* [Directive 1]:
In the Dodgers passage, how many of the first 72 games of the season did the team win?

Photography by Jon SooHoo/©Los Angeles Dodgers,LLC 2013
By Jon Weisman
You can’t will yourself to victory, common as that cliche might be. You can only will yourself to make the effort that might lead to victory.
By the time August 2013 came around, you might not have been able to tell that was true with the Dodgers, partly because of the sheer, numbing yet exhilarating frequency of their wins, partly because at a certain point you couldn’t really see the effort – though of course, it was there. It’s an irony that in the first 72 games of the season, of which they won only 30, you could see the gears grinding every time. If you watched those games, without remembering any particular details, you can even hear the shrill shriek of the machinery.

* [Directive 2]:
In the listing, begin at the line that has "## 🎉🎉🎉 恭喜！代码完善工作圆满完成！🎉🎉🎉" and stop after the line that has "### 📊 最终成绩单". Write those lines out again, substituting "v1.12.0" for "v1.11.0" and changing nothing else.

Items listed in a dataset

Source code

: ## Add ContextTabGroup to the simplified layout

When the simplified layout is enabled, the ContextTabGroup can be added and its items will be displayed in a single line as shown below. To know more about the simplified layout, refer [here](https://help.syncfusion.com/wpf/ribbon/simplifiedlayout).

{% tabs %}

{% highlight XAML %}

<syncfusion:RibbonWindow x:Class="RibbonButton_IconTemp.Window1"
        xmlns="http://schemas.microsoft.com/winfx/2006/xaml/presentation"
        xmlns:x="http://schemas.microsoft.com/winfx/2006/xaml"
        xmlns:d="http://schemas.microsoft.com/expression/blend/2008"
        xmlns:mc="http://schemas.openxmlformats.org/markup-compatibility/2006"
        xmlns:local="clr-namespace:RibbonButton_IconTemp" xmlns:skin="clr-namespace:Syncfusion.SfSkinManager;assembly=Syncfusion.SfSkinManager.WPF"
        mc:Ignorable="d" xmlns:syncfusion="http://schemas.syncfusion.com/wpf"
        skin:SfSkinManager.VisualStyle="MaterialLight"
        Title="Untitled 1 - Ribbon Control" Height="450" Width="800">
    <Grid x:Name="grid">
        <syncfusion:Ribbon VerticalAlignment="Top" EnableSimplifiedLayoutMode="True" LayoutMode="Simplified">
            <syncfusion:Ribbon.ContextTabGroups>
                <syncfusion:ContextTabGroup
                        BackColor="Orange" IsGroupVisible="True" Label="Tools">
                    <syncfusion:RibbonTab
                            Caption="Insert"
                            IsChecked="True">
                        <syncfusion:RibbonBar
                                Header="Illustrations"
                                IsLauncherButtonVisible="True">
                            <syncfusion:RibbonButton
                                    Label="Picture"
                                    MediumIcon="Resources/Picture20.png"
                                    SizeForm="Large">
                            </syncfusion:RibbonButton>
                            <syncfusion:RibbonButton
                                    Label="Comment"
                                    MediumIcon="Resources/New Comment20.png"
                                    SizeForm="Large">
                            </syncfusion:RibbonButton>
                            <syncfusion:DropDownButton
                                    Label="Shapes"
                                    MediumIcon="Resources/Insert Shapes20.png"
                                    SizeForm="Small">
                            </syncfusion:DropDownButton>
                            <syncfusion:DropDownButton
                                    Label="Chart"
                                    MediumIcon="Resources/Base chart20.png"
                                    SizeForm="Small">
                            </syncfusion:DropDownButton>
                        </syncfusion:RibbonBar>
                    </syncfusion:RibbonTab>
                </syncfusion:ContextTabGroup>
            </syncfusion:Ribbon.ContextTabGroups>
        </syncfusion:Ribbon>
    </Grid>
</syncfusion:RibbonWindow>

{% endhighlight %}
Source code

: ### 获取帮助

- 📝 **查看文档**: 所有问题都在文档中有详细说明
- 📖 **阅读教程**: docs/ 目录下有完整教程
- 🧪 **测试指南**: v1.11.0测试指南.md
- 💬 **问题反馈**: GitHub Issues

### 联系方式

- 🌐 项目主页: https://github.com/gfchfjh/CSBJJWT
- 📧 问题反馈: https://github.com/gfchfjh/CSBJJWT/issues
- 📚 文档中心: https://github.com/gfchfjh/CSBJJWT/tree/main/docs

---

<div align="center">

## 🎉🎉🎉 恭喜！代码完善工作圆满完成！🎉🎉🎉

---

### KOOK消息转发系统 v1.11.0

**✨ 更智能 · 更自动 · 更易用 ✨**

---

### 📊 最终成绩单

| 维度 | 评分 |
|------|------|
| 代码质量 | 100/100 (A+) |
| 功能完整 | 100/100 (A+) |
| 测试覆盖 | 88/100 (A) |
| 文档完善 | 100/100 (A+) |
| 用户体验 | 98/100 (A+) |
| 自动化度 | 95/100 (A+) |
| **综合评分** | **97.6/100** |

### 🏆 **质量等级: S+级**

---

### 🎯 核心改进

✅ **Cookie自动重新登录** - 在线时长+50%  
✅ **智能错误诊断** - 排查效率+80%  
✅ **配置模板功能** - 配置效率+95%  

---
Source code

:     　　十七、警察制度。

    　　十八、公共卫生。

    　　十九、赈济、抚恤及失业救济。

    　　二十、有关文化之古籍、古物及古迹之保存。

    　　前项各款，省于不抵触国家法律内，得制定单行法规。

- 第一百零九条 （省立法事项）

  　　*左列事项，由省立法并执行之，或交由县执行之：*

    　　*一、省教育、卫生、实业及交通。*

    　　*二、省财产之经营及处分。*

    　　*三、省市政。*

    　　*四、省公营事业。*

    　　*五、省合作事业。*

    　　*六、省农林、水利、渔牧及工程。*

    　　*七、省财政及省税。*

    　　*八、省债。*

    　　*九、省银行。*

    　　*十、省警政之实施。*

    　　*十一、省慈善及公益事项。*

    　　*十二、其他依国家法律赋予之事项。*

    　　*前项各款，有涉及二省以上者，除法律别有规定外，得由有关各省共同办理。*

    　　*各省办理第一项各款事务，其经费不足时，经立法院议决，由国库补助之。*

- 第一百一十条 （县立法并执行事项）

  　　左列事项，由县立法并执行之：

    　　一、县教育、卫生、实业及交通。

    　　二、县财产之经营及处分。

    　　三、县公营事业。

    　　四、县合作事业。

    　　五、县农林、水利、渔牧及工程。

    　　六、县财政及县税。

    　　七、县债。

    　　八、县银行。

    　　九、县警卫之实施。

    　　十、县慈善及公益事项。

* [Problem solution 1]:
30

* [Problem solution 2]:
## 🎉🎉🎉 恭喜！代码完善工作圆满完成！🎉🎉🎉

---

### KOOK消息转发系统 v1.12.0

**✨ 更智能 · 更自动 · 更易用 ✨**

---

### 📊 最终成绩单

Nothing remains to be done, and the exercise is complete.